» Exercise goal
Can you write out the text of all the records again, changing "Personal" to "Private" and keeping everything else unchanged? Leave the pictures out of your answer.

#### Source information ####

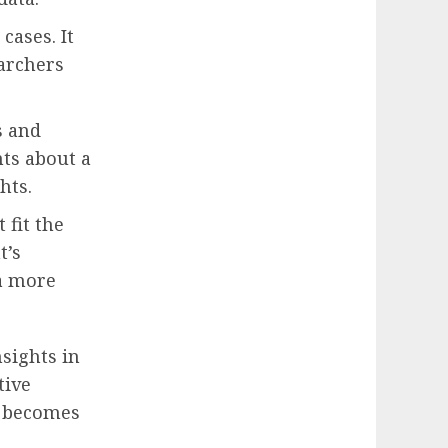
cases. It
earchers
s and
ts about a
hts.
 fit the
t’s
 a more
sights in
tive
a becomes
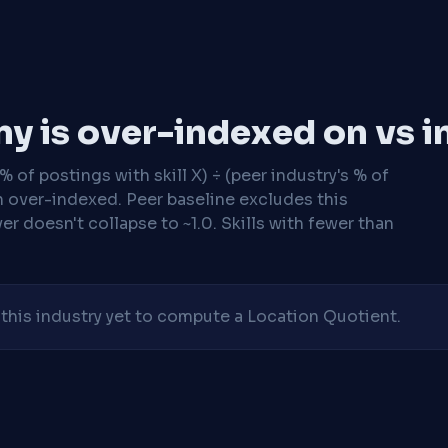
y is over-indexed on vs i
 of postings with skill X) ÷ (peer industry's % of
n over-indexed. Peer baseline excludes this
r doesn't collapse to ~1.0. Skills with fewer than
his industry yet to compute a Location Quotient.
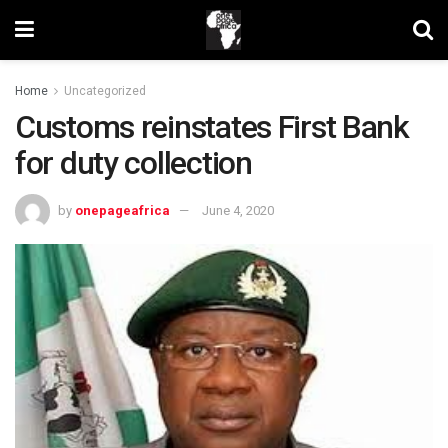
Home
Uncategorized
Customs reinstates First Bank
for duty collection
by
onepageafrica
June 4, 2020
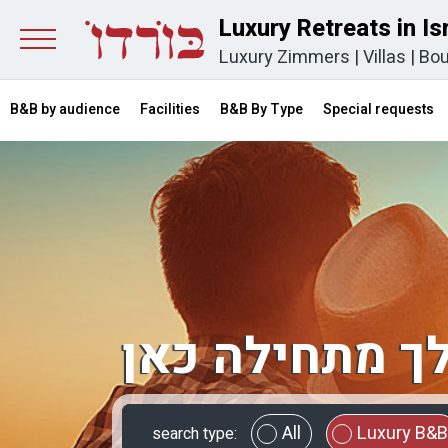
Luxury Retreats in Is
Luxury Zimmers
|
Villas
|
Bou
B&B by audience
Facilities
B&B By Type
Special requests
החופשה שלך 
All
Luxury B&B
search type:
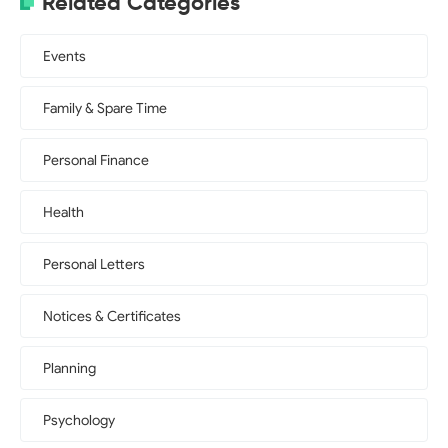
Related Categories
Events
Family & Spare Time
Personal Finance
Health
Personal Letters
Notices & Certificates
Planning
Psychology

####

» Result below
cases. It
earchers
s and
ts about a
hts.
 fit the
t’s
 a more
sights in
tive
a becomes
y is over-indexed on vs i
 of postings with skill X) ÷ (peer industry's % of
n over-indexed. Peer baseline excludes this
r doesn't collapse to ~1.0. Skills with fewer than
his industry yet to compute a Location Quotient.
Home
Uncategorized
Customs reinstates First Bank
for duty collection
by
onepageafrica
June 4, 2020
Luxury Retreats in Is
Luxury Zimmers
|
Villas
|
Bou
B&B by audience
Facilities
B&B By Type
Special requests
החופשה שלך 
All
Luxury B&B
search type:
Related Categories
Events
Family & Spare Time
Private Finance
Health
Private Letters
Notices & Certificates
Planning
Psychology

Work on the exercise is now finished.